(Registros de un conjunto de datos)
<<<<

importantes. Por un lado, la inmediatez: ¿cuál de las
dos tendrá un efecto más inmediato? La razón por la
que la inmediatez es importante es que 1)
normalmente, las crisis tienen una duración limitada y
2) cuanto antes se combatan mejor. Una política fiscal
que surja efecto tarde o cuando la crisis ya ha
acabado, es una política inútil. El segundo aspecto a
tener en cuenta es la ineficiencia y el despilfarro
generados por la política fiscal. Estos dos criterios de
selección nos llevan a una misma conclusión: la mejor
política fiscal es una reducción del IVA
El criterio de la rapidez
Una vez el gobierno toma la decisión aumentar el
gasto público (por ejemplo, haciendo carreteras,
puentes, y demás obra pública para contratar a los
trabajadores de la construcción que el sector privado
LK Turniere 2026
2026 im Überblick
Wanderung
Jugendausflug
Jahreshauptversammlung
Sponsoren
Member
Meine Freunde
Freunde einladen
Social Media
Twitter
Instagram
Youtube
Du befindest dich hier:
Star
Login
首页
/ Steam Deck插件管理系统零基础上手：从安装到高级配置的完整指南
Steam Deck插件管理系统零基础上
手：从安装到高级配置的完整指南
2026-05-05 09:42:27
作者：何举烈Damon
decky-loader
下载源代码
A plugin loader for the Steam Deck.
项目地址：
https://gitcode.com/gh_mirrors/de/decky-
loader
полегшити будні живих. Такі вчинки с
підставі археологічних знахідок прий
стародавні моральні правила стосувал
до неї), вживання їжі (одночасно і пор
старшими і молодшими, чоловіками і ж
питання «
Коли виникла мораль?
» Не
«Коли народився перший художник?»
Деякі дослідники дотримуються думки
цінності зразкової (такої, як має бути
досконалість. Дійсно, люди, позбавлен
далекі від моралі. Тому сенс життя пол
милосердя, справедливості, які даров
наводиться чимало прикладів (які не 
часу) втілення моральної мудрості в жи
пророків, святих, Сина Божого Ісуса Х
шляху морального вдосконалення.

>>>>

INSTRUCCIONES DE LA TAREA:
Actualiza, por favor, los registros de arriba: cambia "inmediatez" por "prontitud" en todos ellos y deja lo demás tal cual.

ÁREA DE RESPUESTA:
importantes. Por un lado, la prontitud: ¿cuál de las
dos tendrá un efecto más inmediato? La razón por la
que la prontitud es importante es que 1)
normalmente, las crisis tienen una duración limitada y
2) cuanto antes se combatan mejor. Una política fiscal
que surja efecto tarde o cuando la crisis ya ha
acabado, es una política inútil. El segundo aspecto a
tener en cuenta es la ineficiencia y el despilfarro
generados por la política fiscal. Estos dos criterios de
selección nos llevan a una misma conclusión: la mejor
política fiscal es una reducción del IVA
El criterio de la rapidez
Una vez el gobierno toma la decisión aumentar el
gasto público (por ejemplo, haciendo carreteras,
puentes, y demás obra pública para contratar a los
trabajadores de la construcción que el sector privado
LK Turniere 2026
2026 im Überblick
Wanderung
Jugendausflug
Jahreshauptversammlung
Sponsoren
Member
Meine Freunde
Freunde einladen
Social Media
Twitter
Instagram
Youtube
Du befindest dich hier:
Star
Login
首页
/ Steam Deck插件管理系统零基础上手：从安装到高级配置的完整指南
Steam Deck插件管理系统零基础上
手：从安装到高级配置的完整指南
2026-05-05 09:42:27
作者：何举烈Damon
decky-loader
下载源代码
A plugin loader for the Steam Deck.
项目地址：
https://gitcode.com/gh_mirrors/de/decky-
loader
полегшити будні живих. Такі вчинки с
підставі археологічних знахідок прий
стародавні моральні правила стосувал
до неї), вживання їжі (одночасно і пор
старшими і молодшими, чоловіками і ж
питання «
Коли виникла мораль?
» Не
«Коли народився перший художник?»
Деякі дослідники дотримуються думки
цінності зразкової (такої, як має бути
досконалість. Дійсно, люди, позбавлен
далекі від моралі. Тому сенс життя пол
милосердя, справедливості, які даров
наводиться чимало прикладів (які не 
часу) втілення моральної мудрості в жи
пророків, святих, Сина Божого Ісуса Х
шляху морального вдосконалення.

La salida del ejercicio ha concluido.